── Records for this exercise

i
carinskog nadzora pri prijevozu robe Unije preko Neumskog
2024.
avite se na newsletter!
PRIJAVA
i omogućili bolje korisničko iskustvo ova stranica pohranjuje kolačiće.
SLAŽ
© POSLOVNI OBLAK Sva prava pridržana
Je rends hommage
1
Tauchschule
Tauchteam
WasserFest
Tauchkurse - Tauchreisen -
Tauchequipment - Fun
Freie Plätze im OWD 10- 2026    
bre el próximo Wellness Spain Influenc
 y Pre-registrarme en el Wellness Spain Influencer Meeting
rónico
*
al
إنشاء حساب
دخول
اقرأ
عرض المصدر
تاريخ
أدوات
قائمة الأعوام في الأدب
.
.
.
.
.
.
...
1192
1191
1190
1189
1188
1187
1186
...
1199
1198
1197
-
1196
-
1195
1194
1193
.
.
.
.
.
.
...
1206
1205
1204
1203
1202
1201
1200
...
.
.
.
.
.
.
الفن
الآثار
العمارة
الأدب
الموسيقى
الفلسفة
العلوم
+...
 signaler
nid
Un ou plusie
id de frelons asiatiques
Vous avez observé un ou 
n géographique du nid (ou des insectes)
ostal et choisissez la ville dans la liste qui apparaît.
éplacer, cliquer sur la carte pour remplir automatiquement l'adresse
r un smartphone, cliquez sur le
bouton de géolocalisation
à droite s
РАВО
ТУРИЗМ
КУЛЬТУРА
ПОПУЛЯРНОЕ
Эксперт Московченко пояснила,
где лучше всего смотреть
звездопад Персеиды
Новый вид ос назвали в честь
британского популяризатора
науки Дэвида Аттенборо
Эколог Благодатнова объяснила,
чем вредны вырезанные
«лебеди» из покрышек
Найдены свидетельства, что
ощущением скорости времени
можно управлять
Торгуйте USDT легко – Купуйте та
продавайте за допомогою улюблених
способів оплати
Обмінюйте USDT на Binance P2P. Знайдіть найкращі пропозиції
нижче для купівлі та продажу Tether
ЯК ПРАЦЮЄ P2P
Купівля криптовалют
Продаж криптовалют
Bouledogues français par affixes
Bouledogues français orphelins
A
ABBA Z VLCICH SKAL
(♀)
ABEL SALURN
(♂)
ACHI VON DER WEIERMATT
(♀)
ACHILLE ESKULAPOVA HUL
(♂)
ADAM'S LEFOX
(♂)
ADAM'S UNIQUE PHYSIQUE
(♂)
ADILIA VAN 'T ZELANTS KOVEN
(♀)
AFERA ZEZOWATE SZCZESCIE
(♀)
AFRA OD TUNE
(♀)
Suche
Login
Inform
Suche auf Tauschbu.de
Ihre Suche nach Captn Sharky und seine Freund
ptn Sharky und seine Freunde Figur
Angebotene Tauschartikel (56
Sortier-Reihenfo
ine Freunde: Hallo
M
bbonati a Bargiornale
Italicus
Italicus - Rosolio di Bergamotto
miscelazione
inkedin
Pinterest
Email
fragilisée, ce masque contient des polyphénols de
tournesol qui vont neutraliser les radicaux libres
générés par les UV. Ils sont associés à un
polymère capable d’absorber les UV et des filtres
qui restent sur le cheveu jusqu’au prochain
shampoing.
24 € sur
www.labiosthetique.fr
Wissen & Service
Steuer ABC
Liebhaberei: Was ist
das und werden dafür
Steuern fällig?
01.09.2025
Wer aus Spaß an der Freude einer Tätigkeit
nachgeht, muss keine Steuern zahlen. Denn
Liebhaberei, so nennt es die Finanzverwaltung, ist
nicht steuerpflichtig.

────

Please copy out every entry word for word.

**Result for this exercise:**
i
carinskog nadzora pri prijevozu robe Unije preko Neumskog
2024.
avite se na newsletter!
PRIJAVA
i omogućili bolje korisničko iskustvo ova stranica pohranjuje kolačiće.
SLAŽ
© POSLOVNI OBLAK Sva prava pridržana
Je rends hommage
1
Tauchschule
Tauchteam
WasserFest
Tauchkurse - Tauchreisen -
Tauchequipment - Fun
Freie Plätze im OWD 10- 2026    
bre el próximo Wellness Spain Influenc
 y Pre-registrarme en el Wellness Spain Influencer Meeting
rónico
*
al
إنشاء حساب
دخول
اقرأ
عرض المصدر
تاريخ
أدوات
قائمة الأعوام في الأدب
.
.
.
.
.
.
...
1192
1191
1190
1189
1188
1187
1186
...
1199
1198
1197
-
1196
-
1195
1194
1193
.
.
.
.
.
.
...
1206
1205
1204
1203
1202
1201
1200
...
.
.
.
.
.
.
الفن
الآثار
العمارة
الأدب
الموسيقى
الفلسفة
العلوم
+...
 signaler
nid
Un ou plusie
id de frelons asiatiques
Vous avez observé un ou 
n géographique du nid (ou des insectes)
ostal et choisissez la ville dans la liste qui apparaît.
éplacer, cliquer sur la carte pour remplir automatiquement l'adresse
r un smartphone, cliquez sur le
bouton de géolocalisation
à droite s
РАВО
ТУРИЗМ
КУЛЬТУРА
ПОПУЛЯРНОЕ
Эксперт Московченко пояснила,
где лучше всего смотреть
звездопад Персеиды
Новый вид ос назвали в честь
британского популяризатора
науки Дэвида Аттенборо
Эколог Благодатнова объяснила,
чем вредны вырезанные
«лебеди» из покрышек
Найдены свидетельства, что
ощущением скорости времени
можно управлять
Торгуйте USDT легко – Купуйте та
продавайте за допомогою улюблених
способів оплати
Обмінюйте USDT на Binance P2P. Знайдіть найкращі пропозиції
нижче для купівлі та продажу Tether
ЯК ПРАЦЮЄ P2P
Купівля криптовалют
Продаж криптовалют
Bouledogues français par affixes
Bouledogues français orphelins
A
ABBA Z VLCICH SKAL
(♀)
ABEL SALURN
(♂)
ACHI VON DER WEIERMATT
(♀)
ACHILLE ESKULAPOVA HUL
(♂)
ADAM'S LEFOX
(♂)
ADAM'S UNIQUE PHYSIQUE
(♂)
ADILIA VAN 'T ZELANTS KOVEN
(♀)
AFERA ZEZOWATE SZCZESCIE
(♀)
AFRA OD TUNE
(♀)
Suche
Login
Inform
Suche auf Tauschbu.de
Ihre Suche nach Captn Sharky und seine Freund
ptn Sharky und seine Freunde Figur
Angebotene Tauschartikel (56
Sortier-Reihenfo
ine Freunde: Hallo
M
bbonati a Bargiornale
Italicus
Italicus - Rosolio di Bergamotto
miscelazione
inkedin
Pinterest
Email
fragilisée, ce masque contient des polyphénols de
tournesol qui vont neutraliser les radicaux libres
générés par les UV. Ils sont associés à un
polymère capable d’absorber les UV et des filtres
qui restent sur le cheveu jusqu’au prochain
shampoing.
24 € sur
www.labiosthetique.fr
Wissen & Service
Steuer ABC
Liebhaberei: Was ist
das und werden dafür
Steuern fällig?
01.09.2025
Wer aus Spaß an der Freude einer Tätigkeit
nachgeht, muss keine Steuern zahlen. Denn
Liebhaberei, so nennt es die Finanzverwaltung, ist
nicht steuerpflichtig.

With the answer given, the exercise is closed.